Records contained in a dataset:
━━━━━━━━

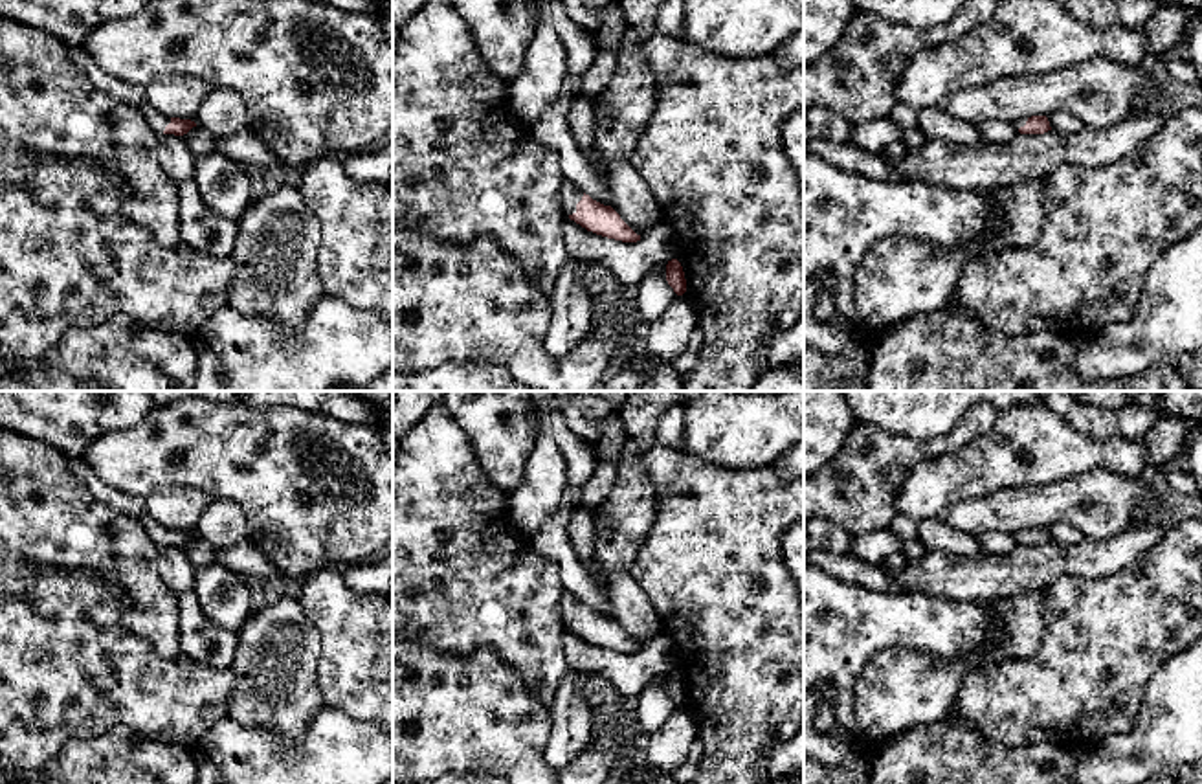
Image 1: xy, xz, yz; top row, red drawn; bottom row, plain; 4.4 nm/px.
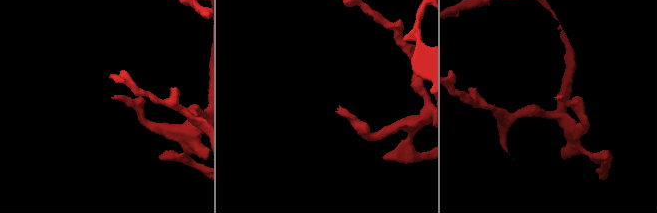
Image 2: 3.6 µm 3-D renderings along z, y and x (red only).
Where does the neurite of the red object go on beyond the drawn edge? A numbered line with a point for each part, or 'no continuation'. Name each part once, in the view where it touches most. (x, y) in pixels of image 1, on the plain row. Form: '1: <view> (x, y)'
1: xz (571, 606)

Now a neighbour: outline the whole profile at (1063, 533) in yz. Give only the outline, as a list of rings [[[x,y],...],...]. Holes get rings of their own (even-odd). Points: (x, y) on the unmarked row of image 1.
[[[1055,521],[1048,525],[1046,529],[1050,532],[1052,542],[1055,543],[1075,545],[1081,540],[1085,540],[1085,534],[1066,521]]]

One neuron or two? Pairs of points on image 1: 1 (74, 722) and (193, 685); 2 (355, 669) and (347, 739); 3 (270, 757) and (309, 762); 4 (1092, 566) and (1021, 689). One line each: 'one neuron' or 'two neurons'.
1: one neuron
2: two neurons
3: one neuron
4: two neurons

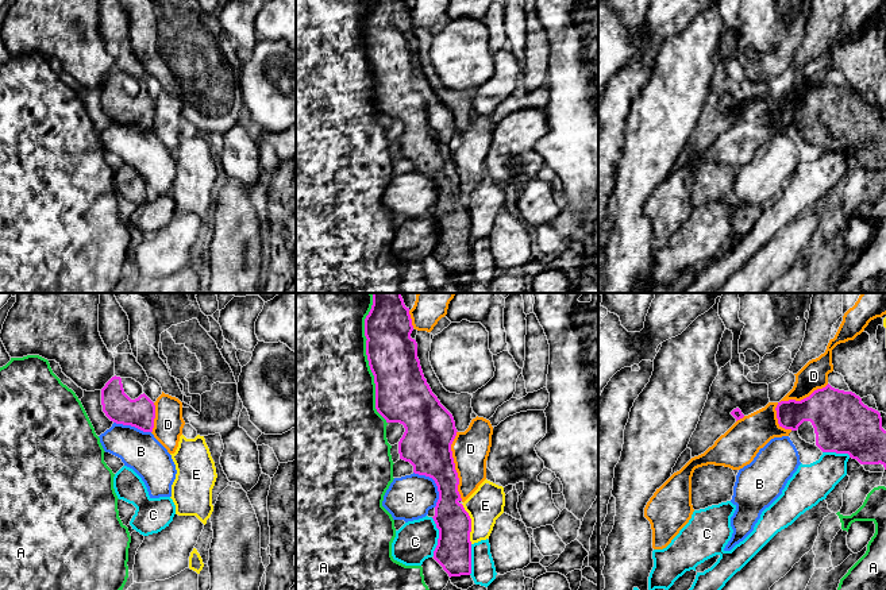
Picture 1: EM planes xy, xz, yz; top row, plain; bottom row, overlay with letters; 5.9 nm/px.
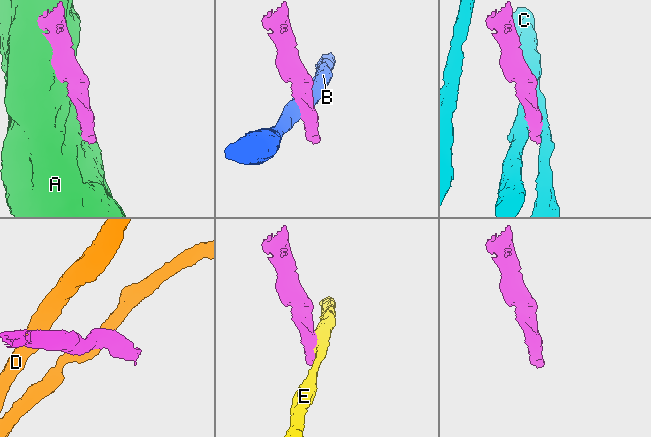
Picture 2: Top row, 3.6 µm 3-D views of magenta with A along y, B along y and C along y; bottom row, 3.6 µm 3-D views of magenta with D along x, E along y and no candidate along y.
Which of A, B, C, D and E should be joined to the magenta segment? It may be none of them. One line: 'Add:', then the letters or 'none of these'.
Add: none of these

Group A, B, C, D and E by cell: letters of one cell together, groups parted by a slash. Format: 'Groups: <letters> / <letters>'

━━━━━━━━

#### [Work to complete]
Return every line holding the word "Picture" from the records.

#### [Exercise solution]
Picture 1: EM planes xy, xz, yz; top row, plain; bottom row, overlay with letters; 5.9 nm/px.
Picture 2: Top row, 3.6 µm 3-D views of magenta with A along y, B along y and C along y; bottom row, 3.6 µm 3-D views of magenta with D along x, E along y and no candidate along y.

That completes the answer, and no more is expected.